Please transcribe the listing below in full, exactly as written, leaving out its pictures.
=== Section Start ===
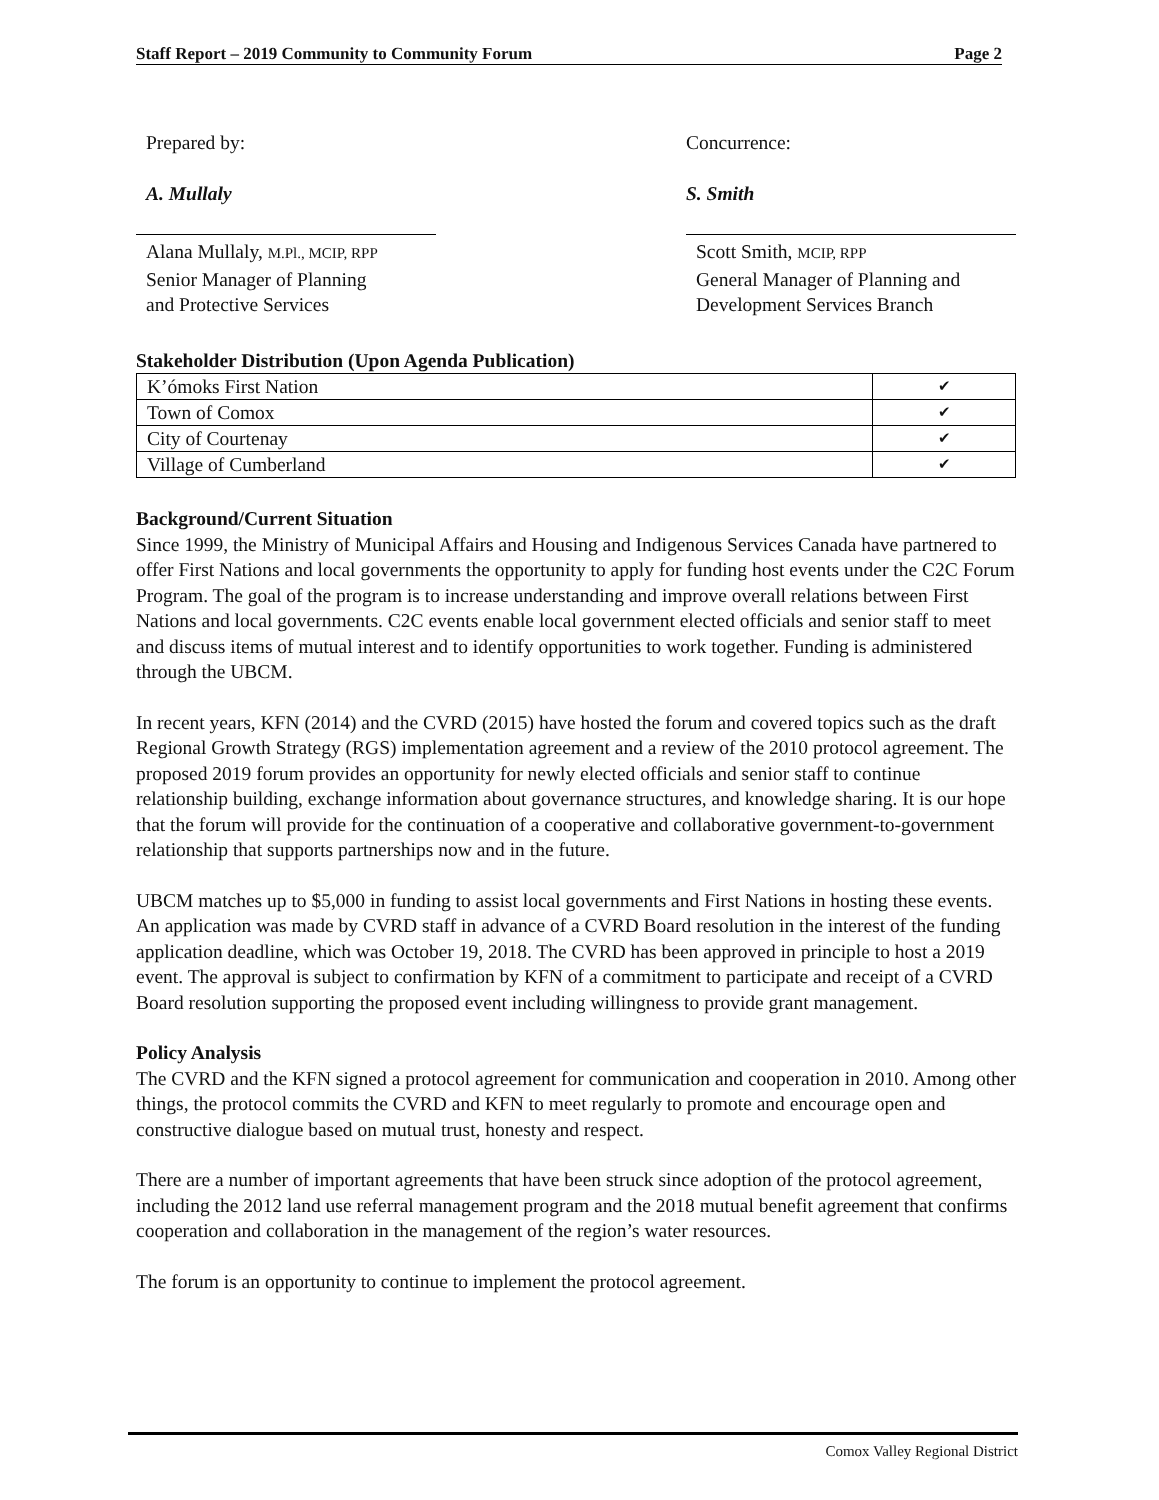Staff Report – 2019 Community to Community Forum Page 2
Prepared by:
A. Mullaly
Concurrence:
S. Smith
Alana Mullaly, M.Pl., MCIP, RPP
Senior Manager of Planning
and Protective Services
Scott Smith, MCIP, RPP
General Manager of Planning and
Development Services Branch
Stakeholder Distribution (Upon Agenda Publication)
| K’ómoks First Nation | ✔ |
| Town of Comox | ✔ |
| City of Courtenay | ✔ |
| Village of Cumberland | ✔ |
Background/Current Situation
Since 1999, the Ministry of Municipal Affairs and Housing and Indigenous Services Canada have partnered to offer First Nations and local governments the opportunity to apply for funding host events under the C2C Forum Program. The goal of the program is to increase understanding and improve overall relations between First Nations and local governments. C2C events enable local government elected officials and senior staff to meet and discuss items of mutual interest and to identify opportunities to work together. Funding is administered through the UBCM.
In recent years, KFN (2014) and the CVRD (2015) have hosted the forum and covered topics such as the draft Regional Growth Strategy (RGS) implementation agreement and a review of the 2010 protocol agreement. The proposed 2019 forum provides an opportunity for newly elected officials and senior staff to continue relationship building, exchange information about governance structures, and knowledge sharing. It is our hope that the forum will provide for the continuation of a cooperative and collaborative government-to-government relationship that supports partnerships now and in the future.
UBCM matches up to $5,000 in funding to assist local governments and First Nations in hosting these events. An application was made by CVRD staff in advance of a CVRD Board resolution in the interest of the funding application deadline, which was October 19, 2018. The CVRD has been approved in principle to host a 2019 event. The approval is subject to confirmation by KFN of a commitment to participate and receipt of a CVRD Board resolution supporting the proposed event including willingness to provide grant management.
Policy Analysis
The CVRD and the KFN signed a protocol agreement for communication and cooperation in 2010. Among other things, the protocol commits the CVRD and KFN to meet regularly to promote and encourage open and constructive dialogue based on mutual trust, honesty and respect.
There are a number of important agreements that have been struck since adoption of the protocol agreement, including the 2012 land use referral management program and the 2018 mutual benefit agreement that confirms cooperation and collaboration in the management of the region’s water resources.
The forum is an opportunity to continue to implement the protocol agreement.
Comox Valley Regional District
=== Section End ===
• REPLY TO THE EXERCISE
Staff Report – 2019 Community to Community Forum Page 2
Prepared by:
A. Mullaly
Concurrence:
S. Smith
Alana Mullaly, M.Pl., MCIP, RPP
Senior Manager of Planning
and Protective Services
Scott Smith, MCIP, RPP
General Manager of Planning and
Development Services Branch
Stakeholder Distribution (Upon Agenda Publication)
| K’ómoks First Nation | ✔ |
| Town of Comox | ✔ |
| City of Courtenay | ✔ |
| Village of Cumberland | ✔ |
Background/Current Situation
Since 1999, the Ministry of Municipal Affairs and Housing and Indigenous Services Canada have partnered to offer First Nations and local governments the opportunity to apply for funding host events under the C2C Forum Program. The goal of the program is to increase understanding and improve overall relations between First Nations and local governments. C2C events enable local government elected officials and senior staff to meet and discuss items of mutual interest and to identify opportunities to work together. Funding is administered through the UBCM.
In recent years, KFN (2014) and the CVRD (2015) have hosted the forum and covered topics such as the draft Regional Growth Strategy (RGS) implementation agreement and a review of the 2010 protocol agreement. The proposed 2019 forum provides an opportunity for newly elected officials and senior staff to continue relationship building, exchange information about governance structures, and knowledge sharing. It is our hope that the forum will provide for the continuation of a cooperative and collaborative government-to-government relationship that supports partnerships now and in the future.
UBCM matches up to $5,000 in funding to assist local governments and First Nations in hosting these events. An application was made by CVRD staff in advance of a CVRD Board resolution in the interest of the funding application deadline, which was October 19, 2018. The CVRD has been approved in principle to host a 2019 event. The approval is subject to confirmation by KFN of a commitment to participate and receipt of a CVRD Board resolution supporting the proposed event including willingness to provide grant management.
Policy Analysis
The CVRD and the KFN signed a protocol agreement for communication and cooperation in 2010. Among other things, the protocol commits the CVRD and KFN to meet regularly to promote and encourage open and constructive dialogue based on mutual trust, honesty and respect.
There are a number of important agreements that have been struck since adoption of the protocol agreement, including the 2012 land use referral management program and the 2018 mutual benefit agreement that confirms cooperation and collaboration in the management of the region’s water resources.
The forum is an opportunity to continue to implement the protocol agreement.
Comox Valley Regional District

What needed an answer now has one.